To distinguish between soluble and insoluble ataxin, the cells were lysed in RIPA buffer (50 mM Tris (pH 8), 150 mM NaCl, 1 mM EDTA, 1% NP40, 0.5% sodium deoxycholate, 0.1% SDS, 1 mM PMSF and protease inhibitor cocktail (Roche, Branford, CT) and fractionated according to an established protocol [87]. The detergent-soluble fraction was defined as proteins remaining in the supernatant after centrifugation of the cell lysates at 120,000 g for 15 min. After removal of the supernatant, the pellets were washed with RIPA buffer and then suspended in 2% SDS Buffer. One assumption made in this assay was that all cells transfected would have likely chance of incorporating both pEGFP-hAtaxin-1[82Q] and the test chaperone protein.

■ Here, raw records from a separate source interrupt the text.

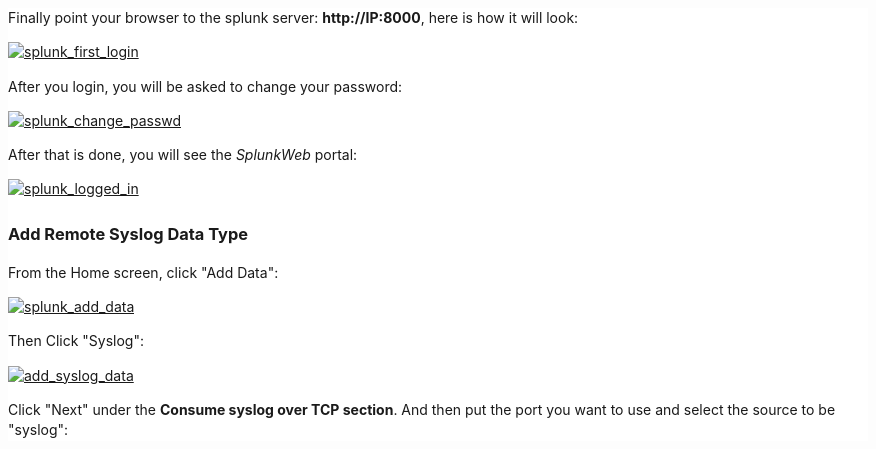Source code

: 




Finally point your browser to the splunk server: **http://IP:8000**, here is how it will look:





[![splunk_first_login](http://virtuallyhyper.com/wp-content/uploads/2013/06/splunk_first_login.png)](http://virtuallyhyper.com/wp-content/uploads/2013/06/splunk_first_login.png)





After you login, you will be asked to change your password:





[![splunk_change_passwd](http://virtuallyhyper.com/wp-content/uploads/2013/06/splunk_change_passwd.png)](http://virtuallyhyper.com/wp-content/uploads/2013/06/splunk_change_passwd.png)





After that is done, you will see the _SplunkWeb_ portal:





[![splunk_logged_in](http://virtuallyhyper.com/wp-content/uploads/2013/06/splunk_logged_in.png)](http://virtuallyhyper.com/wp-content/uploads/2013/06/splunk_logged_in.png)





### Add Remote Syslog Data Type





From the Home screen, click "Add Data":





[![splunk_add_data](http://virtuallyhyper.com/wp-content/uploads/2013/06/splunk_add_data.png)](http://virtuallyhyper.com/wp-content/uploads/2013/06/splunk_add_data.png)





Then Click "Syslog":





[![add_syslog_data](http://virtuallyhyper.com/wp-content/uploads/2013/06/add_syslog_data.png)](http://virtuallyhyper.com/wp-content/uploads/2013/06/add_syslog_data.png)





Click "Next" under the **Consume syslog over TCP section**. And then put the port you want to use and select the source to be "syslog":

Immunofluorescence Staining and Imaging for Cultured Cells

Immunofluorescence staining was performed on cultured cells. Cells were fixed in 4% PFA for 20 min and washed with PBS/0.01% Triton X-100 (PBST) and permeabilized with 0.2% Triton X-100 in PBS at room temperature for 5 min. Next, blocking was performed for 1 h using 5% normal goat serum in PBS. Following this step, the cells were stained for the HA-tag (1:1,000, Cell Signaling) diluted in PBST/1% normal goat serum at 4°C overnight. The next day, cells were washed with PBST, and incubated with goat anti-rabbit or goat anti-mouse 594 secondary antibodies (all at 1/500, Invitrogen) in PBST at room temperature for 2 h. Following this incubation, cells were washed with PBST three times for 10 min each and mounted in Vectashield mounting media with DAPI (Vector Labs, Burlingame, CA) and cover slipped for imaging. Fluorescence microscopy was performed using a Zeiss AxioImager M1 system equipped with epifluorescence filters, a Zeiss monochrome digital camera and AxioVision software. All images were processed in Adobe Photoshop for brightness/contrast, orientation and background correction to better illustrate staining patterns.

Statistics

Means were compared across groups using one-way analysis of variance (ANOVA) for ≥ three groups or t-tests for two groups for data with normal distribution that met variance homogeneity. Significance was assessed using the Tukey criterion for pairwise mean comparisons under the ANOVA model. Normality was assessed using the Kolmogorov-Smirnov test. When homogeneity of variance was not met under the ANOVA model, a robust ANOVA was carried out. Two-tailed p-values <0.05 were considered significant. Values are expressed as mean ± SE. Computations were carried out using Graphpad Prism for Windows, version 6.0 (La Jolla, CA).